Preeclampsia is defined as the association of pregnancy-induced hypertension and proteinuria of 300 mg/24h or more after 20 weeks gestation. It complicates 0.5 to 7% of pregnancies. It is a severe complication of pregnancy, which leads to persisting fetal morbidity and mortality. It is also responsible for maternal morbidity as placental abruption, HELLP syndrome (hemolysis, elevated liver enzymes, low platelets) and eclampsia. Without treatment, maternal risks are high. Once the disease is confirmed, the treatment consists of ending the pregnancy. Corticosteroids for lung maturity have to be prioritized depending on the term. Antihypertensive drugs are used to limit maternal complications, in particular, in neurological form. Calcium pump inhibitors are increasingly used as a first line choice. Magnesium sulfate, which is probably not used enough in France, needs to be administered with care and strict monitoring. It can be used to prevent a recurrence of eclamptic fits or in the context of early severe preeclampsia with neurological irritability where an eclamptic fit seems imminent. Preventive treatment of preeclampsia consists essentially of low dose aspirin. The efficacy of this treatment is real but moderate. It decreases the risk of recurrence of preeclampsia by 10 to 15%, of prematurity by 8% and of perinatal mortality by 14%. These figures were recently corrected to 10% for the risk of recurrence of preeclampsia: RR=0.95; 90% CI; (0.84-0.97) and prematurity: RR=0.95; 90%CI; (0.83-0.98). It seems that it has no significant effect on intra-uterine growth restriction (IUGR) and perinatal death prevention. For the main outcome of preeclampsia, there was no evidence that women in any of subgroups as preexisting renal disease, preexisting diabetes or hypertension benefited more or less from the use of antiplatelet agents than those in any other subgroup.

摘要

子痫前期的定义为妊娠20周后出现妊娠诱发的高血压以及24小时尿蛋白300毫克或更多。
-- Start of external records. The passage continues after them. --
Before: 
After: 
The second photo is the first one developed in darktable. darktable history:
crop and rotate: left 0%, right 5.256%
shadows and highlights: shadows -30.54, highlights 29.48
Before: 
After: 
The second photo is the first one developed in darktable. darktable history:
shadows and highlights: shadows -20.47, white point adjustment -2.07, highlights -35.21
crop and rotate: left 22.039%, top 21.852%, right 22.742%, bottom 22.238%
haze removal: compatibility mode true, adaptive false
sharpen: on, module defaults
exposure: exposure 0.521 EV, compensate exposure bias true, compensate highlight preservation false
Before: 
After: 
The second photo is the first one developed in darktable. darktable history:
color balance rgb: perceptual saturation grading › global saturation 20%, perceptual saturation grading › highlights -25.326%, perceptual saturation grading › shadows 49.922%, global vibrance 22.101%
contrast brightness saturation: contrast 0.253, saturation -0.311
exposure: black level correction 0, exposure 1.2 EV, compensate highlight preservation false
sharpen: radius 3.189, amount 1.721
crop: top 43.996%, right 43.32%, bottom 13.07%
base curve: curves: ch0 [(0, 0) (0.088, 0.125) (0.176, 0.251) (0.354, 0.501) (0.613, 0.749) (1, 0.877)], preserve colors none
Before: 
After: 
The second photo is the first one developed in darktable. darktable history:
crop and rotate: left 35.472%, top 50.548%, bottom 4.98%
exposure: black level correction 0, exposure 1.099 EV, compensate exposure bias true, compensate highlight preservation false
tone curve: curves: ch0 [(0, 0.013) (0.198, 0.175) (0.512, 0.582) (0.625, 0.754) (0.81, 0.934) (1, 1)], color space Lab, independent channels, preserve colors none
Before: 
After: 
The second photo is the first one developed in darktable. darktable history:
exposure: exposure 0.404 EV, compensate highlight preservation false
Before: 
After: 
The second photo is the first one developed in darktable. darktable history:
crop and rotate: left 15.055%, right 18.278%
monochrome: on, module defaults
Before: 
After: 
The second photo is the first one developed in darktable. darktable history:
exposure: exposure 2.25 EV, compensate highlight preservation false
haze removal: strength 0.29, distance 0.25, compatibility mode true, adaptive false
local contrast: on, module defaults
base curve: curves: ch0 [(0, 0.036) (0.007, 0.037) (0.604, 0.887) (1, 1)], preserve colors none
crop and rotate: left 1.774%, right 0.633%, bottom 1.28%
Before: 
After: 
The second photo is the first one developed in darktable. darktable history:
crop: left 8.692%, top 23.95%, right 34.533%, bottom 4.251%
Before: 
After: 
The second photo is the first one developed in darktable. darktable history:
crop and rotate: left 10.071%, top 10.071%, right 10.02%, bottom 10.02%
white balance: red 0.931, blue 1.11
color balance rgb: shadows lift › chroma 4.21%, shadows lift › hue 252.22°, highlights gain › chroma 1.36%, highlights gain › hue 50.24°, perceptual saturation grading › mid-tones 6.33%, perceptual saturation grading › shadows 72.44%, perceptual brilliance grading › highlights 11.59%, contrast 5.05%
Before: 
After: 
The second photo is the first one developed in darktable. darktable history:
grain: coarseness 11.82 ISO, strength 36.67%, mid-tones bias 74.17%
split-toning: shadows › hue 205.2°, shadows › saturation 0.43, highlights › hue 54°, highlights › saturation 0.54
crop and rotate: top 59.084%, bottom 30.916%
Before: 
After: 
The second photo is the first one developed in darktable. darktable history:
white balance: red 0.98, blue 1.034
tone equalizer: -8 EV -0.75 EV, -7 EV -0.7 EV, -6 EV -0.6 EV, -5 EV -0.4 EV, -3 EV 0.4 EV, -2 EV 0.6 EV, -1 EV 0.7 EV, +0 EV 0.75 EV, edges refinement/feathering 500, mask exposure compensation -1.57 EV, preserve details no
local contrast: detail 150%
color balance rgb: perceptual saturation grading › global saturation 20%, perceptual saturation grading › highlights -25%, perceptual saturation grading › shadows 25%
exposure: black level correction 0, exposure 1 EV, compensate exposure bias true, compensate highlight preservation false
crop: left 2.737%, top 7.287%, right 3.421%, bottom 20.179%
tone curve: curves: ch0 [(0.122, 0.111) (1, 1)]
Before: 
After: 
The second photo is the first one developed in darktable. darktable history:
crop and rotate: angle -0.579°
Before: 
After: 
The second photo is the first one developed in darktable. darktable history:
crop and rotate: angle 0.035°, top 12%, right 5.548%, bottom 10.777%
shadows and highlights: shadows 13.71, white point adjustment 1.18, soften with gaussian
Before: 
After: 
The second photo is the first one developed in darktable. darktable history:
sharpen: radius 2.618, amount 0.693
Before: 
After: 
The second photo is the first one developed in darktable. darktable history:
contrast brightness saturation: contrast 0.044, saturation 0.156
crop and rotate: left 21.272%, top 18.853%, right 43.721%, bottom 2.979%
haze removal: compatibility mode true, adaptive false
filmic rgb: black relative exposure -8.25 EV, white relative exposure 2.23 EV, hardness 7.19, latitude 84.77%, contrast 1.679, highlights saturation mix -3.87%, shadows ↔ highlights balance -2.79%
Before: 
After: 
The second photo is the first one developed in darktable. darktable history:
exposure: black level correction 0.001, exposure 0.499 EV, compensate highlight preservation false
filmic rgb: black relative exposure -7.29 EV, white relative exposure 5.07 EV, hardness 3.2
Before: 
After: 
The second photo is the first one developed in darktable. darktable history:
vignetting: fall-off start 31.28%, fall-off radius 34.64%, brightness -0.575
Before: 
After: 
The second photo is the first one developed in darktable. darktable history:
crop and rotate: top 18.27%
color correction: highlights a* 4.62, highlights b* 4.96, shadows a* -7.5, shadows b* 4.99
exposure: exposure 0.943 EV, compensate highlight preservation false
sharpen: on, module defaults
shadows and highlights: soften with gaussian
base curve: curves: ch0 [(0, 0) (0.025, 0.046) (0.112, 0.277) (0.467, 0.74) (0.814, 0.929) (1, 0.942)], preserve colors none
它使0.5%至7%的妊娠复杂化。它是妊娠的一种严重并发症,会导致胎儿持续发病和死亡。它还会引发胎盘早剥、HELLP综合征(溶血、肝酶升高、血小板减少)和子痫等母体疾病。若不治疗,母体风险很高。一旦确诊该病,治疗方法是终止妊娠。必须根据孕周优先使用促肺成熟的皮质类固醇。使用抗高血压药物来限制母体并发症,尤其是神经方面的并发症。钙泵抑制剂越来越多地被用作一线选择。硫酸镁在法国的使用可能不足,需要谨慎给药并严格监测。它可用于预防子痫发作复发,或用于早期严重子痫前期伴有神经激惹且子痫发作似乎即将发生的情况。子痫前期的预防性治疗主要包括低剂量阿司匹林。这种治疗的效果是真实的,但程度适中。它可使子痫前期复发风险降低10%至15%,早产风险降低8%,围产期死亡率降低14%。最近,子痫前期复发风险的这些数字校正为10%:相对危险度=0.95;90%可信区间;(0.84 - 0.97),早产的为:相对危险度=0.95;90%可信区间;(0.83 - 0.98)。似乎它对预防宫内生长受限(IUGR)和围产期死亡没有显著效果。对于子痫前期的主要结局,没有证据表明患有既往肾病、既往糖尿病或高血压等任何亚组的女性使用抗血小板药物比其他任何亚组的女性受益更多或更少。